Most recently, following the devastation wrought by Cyclone Nargis on lower Myanmar in May 2008, Maung Thura was openly critical of the government’s handling of relief efforts, highlighting the still dire humanitarian situation of the cyclone’s victims a month after the disaster. He mobilized support and funds to obtain water, food, and shelter for the cyclone’s victims. In an interview with Irrawaddy Magazine, he stated, “I want to save my own people. That’s why we go with any donations we can get. But the government doesn’t like our work. It is not interested in helping people. It just wants to tell the world and the rest of the country that everything is under control and that it has already saved its people.” In an interview with the BBC, Maung Thura reportedly chronicled the government’s humanitarian response and was deeply critical of what he viewed as its insufficiency. Additionally, he gave uncensored video footage he filmed of the cyclone’s aftermath, its destruction, and the horrible humanitarian conditions left in its wake to the media for use during the interviews.
 
In June 2008, two days after he spoke with foreign media, Maung Thura was arrested. Nine members of the state’s police forces entered his home, detained him, and searched the premises.

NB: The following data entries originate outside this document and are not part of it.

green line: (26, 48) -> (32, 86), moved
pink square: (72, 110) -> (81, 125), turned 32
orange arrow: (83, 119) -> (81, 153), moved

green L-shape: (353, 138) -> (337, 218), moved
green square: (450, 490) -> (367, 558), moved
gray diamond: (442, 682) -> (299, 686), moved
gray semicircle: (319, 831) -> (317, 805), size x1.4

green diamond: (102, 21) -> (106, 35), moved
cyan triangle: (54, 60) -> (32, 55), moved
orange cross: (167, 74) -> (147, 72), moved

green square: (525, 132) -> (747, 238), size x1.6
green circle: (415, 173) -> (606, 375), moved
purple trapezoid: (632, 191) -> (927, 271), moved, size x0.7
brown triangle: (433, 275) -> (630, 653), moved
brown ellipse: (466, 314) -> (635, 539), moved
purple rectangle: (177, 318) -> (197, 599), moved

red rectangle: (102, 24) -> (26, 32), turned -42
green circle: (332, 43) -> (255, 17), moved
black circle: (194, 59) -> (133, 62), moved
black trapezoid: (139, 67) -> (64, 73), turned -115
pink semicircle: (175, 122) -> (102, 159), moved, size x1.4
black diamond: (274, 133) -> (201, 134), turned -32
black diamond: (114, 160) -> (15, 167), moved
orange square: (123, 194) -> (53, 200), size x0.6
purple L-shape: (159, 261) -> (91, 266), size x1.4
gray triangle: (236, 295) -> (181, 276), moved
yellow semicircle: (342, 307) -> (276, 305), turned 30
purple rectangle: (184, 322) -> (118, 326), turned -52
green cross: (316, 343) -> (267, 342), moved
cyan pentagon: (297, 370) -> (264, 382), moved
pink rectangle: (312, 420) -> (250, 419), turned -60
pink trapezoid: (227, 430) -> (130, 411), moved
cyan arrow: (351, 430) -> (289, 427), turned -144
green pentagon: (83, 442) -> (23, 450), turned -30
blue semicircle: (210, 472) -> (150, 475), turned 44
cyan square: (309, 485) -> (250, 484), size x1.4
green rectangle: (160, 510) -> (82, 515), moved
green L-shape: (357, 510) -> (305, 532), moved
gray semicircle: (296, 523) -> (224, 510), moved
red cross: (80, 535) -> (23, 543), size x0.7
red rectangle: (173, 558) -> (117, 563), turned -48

In late 2008, he was sentenced to 59 years in prison for violating Myanmar’s Electronic Transactions Law, which bans citizens from using the Internet to send information, photos, or videos critical of the government to foreign audiences, among other charges. Following an appeal in February 2009, his sentence was reduced by 24 years to a 35 year sentence.
 
The CHR and other member academies of the International Human Rights Network of Academies and Scholarly Societies undertook private action to help obtain Maung Thura’s release from prison. Both groups are gratified by his pardon and trust that his civil and political rights will be restored.